• Items from a dataset:
┌──
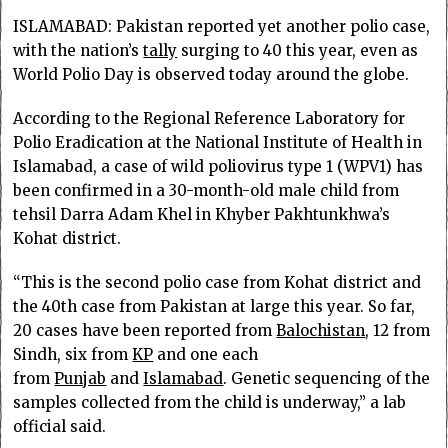
ISLAMABAD: Pakis­tan reported yet another polio case,
with the nation’s
tally
surging to 40 this year, even as
World Polio Day is observed today around the globe.
According to the Re­­gional Reference Labo­ratory for
Polio Eradi­cation at the National Institute of Health in
Islamabad, a case of wild poliovirus type 1 (WPV1) has
been confirmed in a 30-month-old male child from
tehsil Darra Adam Khel in Khyber Pakh­tunkhwa’s
Kohat district.
“This is the second polio case from Kohat district and
the 40th case from Pakistan at large this year. So far,
20 cases have been reported from
Balochistan
, 12 from
Sindh, six from
KP
and one each
from
Punjab
and
Islamabad
. Genetic sequencing of the
samples collected from the child is underway,” a lab
official said.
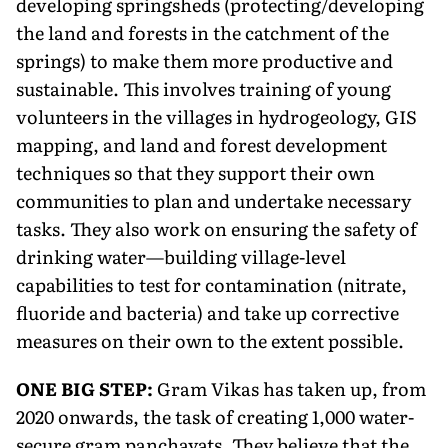
developing springsheds (protecting/developing
the land and forests in the catchment of the
springs) to make them more productive and
sustainable. This involves training of young
volunteers in the villages in hydrogeology, GIS
mapping, and land and forest development
techniques so that they support their own
communities to plan and undertake necessary
tasks. They also work on ensuring the safety of
drinking water—building village-level
capabilities to test for contamination (nitrate,
fluoride and bacteria) and take up corrective
measures on their own to the extent possible.
ONE BIG STEP:
Gram Vikas has taken up, from
2020 onwards, the task of creating 1,000 water-
secure gram panchayats. They believe that the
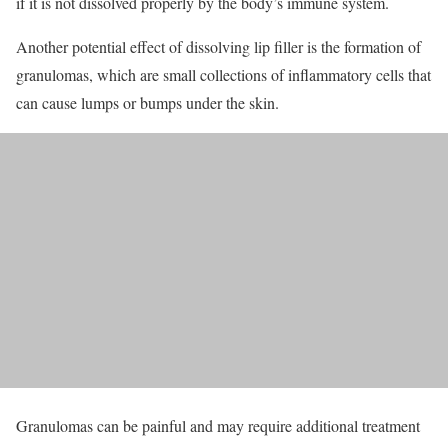
if it is not dissolved properly by the body’s immune system.
Another potential effect of dissolving lip filler is the formation of
granulomas, which are small collections of inflammatory cells that
can cause lumps or bumps under the skin.
Granulomas can be painful and may require additional treatment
└──
• WORK REQUIRED:
Some lines above may hold the word "been"; say how many do, giving nothing besides the number.

• SOLUTION TO THE EXERCISE:
2